The Massachusetts Institute of Technology (MIT)’s Laboratory for Computational Physiology has published their MIMIC-Chest X-Ray Database (MIMIC-CXR)—a collection of more than 350,000 chest x-rays associated with 227,943 imaging studies. The images contain both frontal and lateral views and were sourced from Beth Israel Deaconess Medical Center in Boston between 2011 and 2016.

MIMIC-CXR was designed to help academic, clinical and industrial investigators more easily develop AI algorithms that can detect 14 of the most common illnesses from chest radiographs, such as pneumonia, an enlarged heart or a punctured lung.

The project could also assist in the development of AI models focused on physicians working in underfunded or understaffed hospitals.  

Researchers from Stanford University’s Machine Learning Group published a similar database called CheXpert and a partnering AI model competition in January.  

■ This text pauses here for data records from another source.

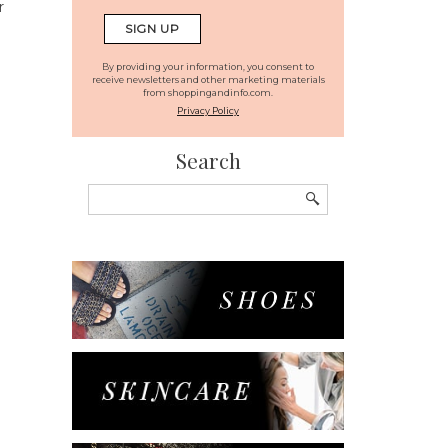
r
By providing your information, you consent to
receive newsletters and other marketing materials
from shoppingandinfo.com.
Privacy Policy
Search
Search
for: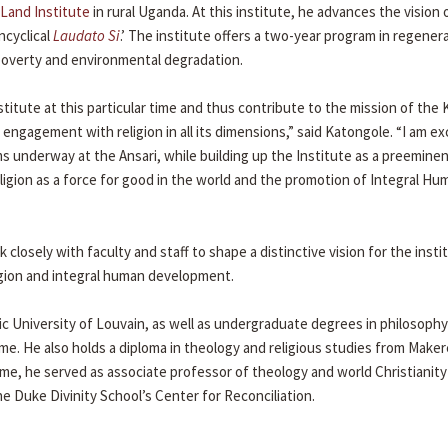
Land Institute
in rural Uganda. At this institute, he advances the vision 
ncyclical
Laudato Si
.’ The institute offers a two-year program in regener
poverty and environmental degradation.
nstitute at this particular time and thus contribute to the mission of th
engagement with religion in all its dimensions,” said Katongole. “I am ex
 underway at the Ansari, while building up the Institute as a preemine
igion as a force for good in the world and the promotion of Integral Hu
 closely with faculty and staff to shape a distinctive vision for the insti
ligion and integral human development.
c University of Louvain, as well as undergraduate degrees in philosophy
me. He also holds a diploma in theology and religious studies from Make
ame, he served as associate professor of theology and world Christianit
e Duke Divinity School’s Center for Reconciliation.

MIT and Stanford collaborated to ensure that both the MIMIC-CXR and CheXpert projects could be used with minimal legwork for the interested researcher, according to an MIT news release.  

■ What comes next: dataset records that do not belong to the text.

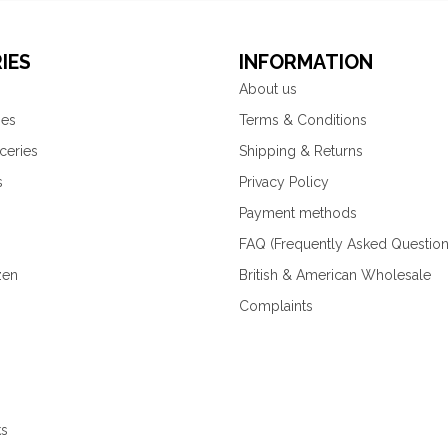
IES
INFORMATION
About us
ies
Terms & Conditions
ceries
Shipping & Returns
s
Privacy Policy
Payment methods
FAQ (Frequently Asked Question
zen
British & American Wholesale
Complaints
ks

“With single center studies, you’re never sure if what you’ve found is true of everyone, or a consequence of the type of patients the hospital sees, or the way it gives its care,” co-developer of the dataset Alistiar E. W. Johnson, a research scientist at MIT, said in the release. “By working with Stanford, we’ve essentially empowered researchers around the world to run their own multicenter trials without having to spend the millions of dollars that typically costs.”

Johnson and colleagues hope to link MIMIC-CXR with their previously developed dataset MIMIC-III to form an even larger database that includes both patient ICU data and images.  

Researchers will be able to access MIMIC-CXR by completing a training course on managing human subjects and then agreeing to cite the dataset in their published work, according to MIT. MIMIC-CXR was funded by Philips Research.